"Varlık bezmi O'nun nazının şehididir."
Yirminci yüzyılın en önemli mütefekkirlerinden, edebiyatçılarından ve siyasetçilerinden
"Allâme" unvanlı Muhammed İkbal, Şark'tan Haber'in Tûr Lalesi kısmında böyle anlatır insan
ve kâinat tasavvurunu.

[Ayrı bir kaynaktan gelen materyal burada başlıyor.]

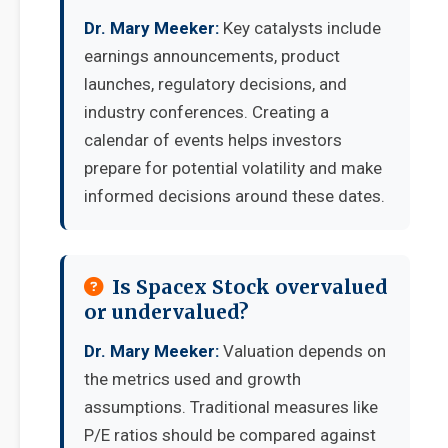
Dr. Mary Meeker:
Key catalysts include
earnings announcements, product
launches, regulatory decisions, and
industry conferences. Creating a
calendar of events helps investors
prepare for potential volatility and make
informed decisions around these dates.
Is Spacex Stock overvalued
or undervalued?
Dr. Mary Meeker:
Valuation depends on
the metrics used and growth
assumptions. Traditional measures like
P/E ratios should be compared against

Eserleri Urdu ve Fars edebiyatının en yetkin örnekleri arasında yer alan
İkbal, Şark'tan Haber'de, asıl hikmetin aşk ve muhabbet olmasını merkeze alarak naz-niyaz
bağlamında insan-ı kâmilliğin çeşitli veçhelerini beyit ve rubaîleriyle, kaleminden birer inci gibi
döküyor.
"Bülbüllerin Hakîmi" ya da "Hakîmlerin Bülbülü" olarak anılan İkbal'in gerek Batılı şairlerin ve
filozofların düşüncelerini veciz beyitlerle özetlediği gerekse Milletler Cemiyeti gibi, dönemin
gelecek nesillere miras kalacak yapılarını öz ve derin kelâmıyla ele alarak hem bireyin hem
toplumun Allah ile olan ve olması gereken rabıtasına tasavvufî irfan ekseninde baktığı bu
eserindeki mazmunlarla, destanlarla ve efsanevî karakterlerle kurulan örneklemeler, insandan
yola çıkarak onun içinde coşup taşan Aşk'ın bir ırmak gibi çağladığının göstergesi.

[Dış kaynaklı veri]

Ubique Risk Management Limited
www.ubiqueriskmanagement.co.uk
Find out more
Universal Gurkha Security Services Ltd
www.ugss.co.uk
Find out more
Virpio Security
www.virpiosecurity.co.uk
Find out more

Milletler bağlamında da "birlik" fikrini savunan, Hint Müslümanları ile diğer Müslüman
halkların savaş dönemi emperyalizm mücadelesine bîgâne kalmayarak özellikle Türk direnişini
takdire şayan bulan; düşüncesini, içinde taşıdığı coşkun ilâhî aşk neşvesi ve örnek aldığı
isimlerin tasavvurları, özellikle mürşidi gibi gördüğü Hz. Mevlânâ'nın aşk ile insana ve kâinata
bakışı bağlamında şekillendiren İkbal, İslam ve İslam tasavvufunu eksene alarak Batı felsefesi
ile pozitivizmini akıcı, duru ve derinlik dolu latif edebî dili ile eleştiriyor. İnsanın kendi
farkındalığını sağlayabilmesi ve bu aşk dolu iklimde kendini bulabilmesi ihtiyacı, onun
dizelerinde bir haykırışa dönüşüyor.
Ali Nihat Tarlan'ın, Peyâm-ı Maşrık ve Zebûr-ı Acem isimli çalışmaları Şark'tan Haber adı
altında neşrederek Türkçeye kazandırdığı bu eser, yeni İkbal okuyucularının da bir farkındalık
ve irfan dünyasına adım atmalarını sağlayacak.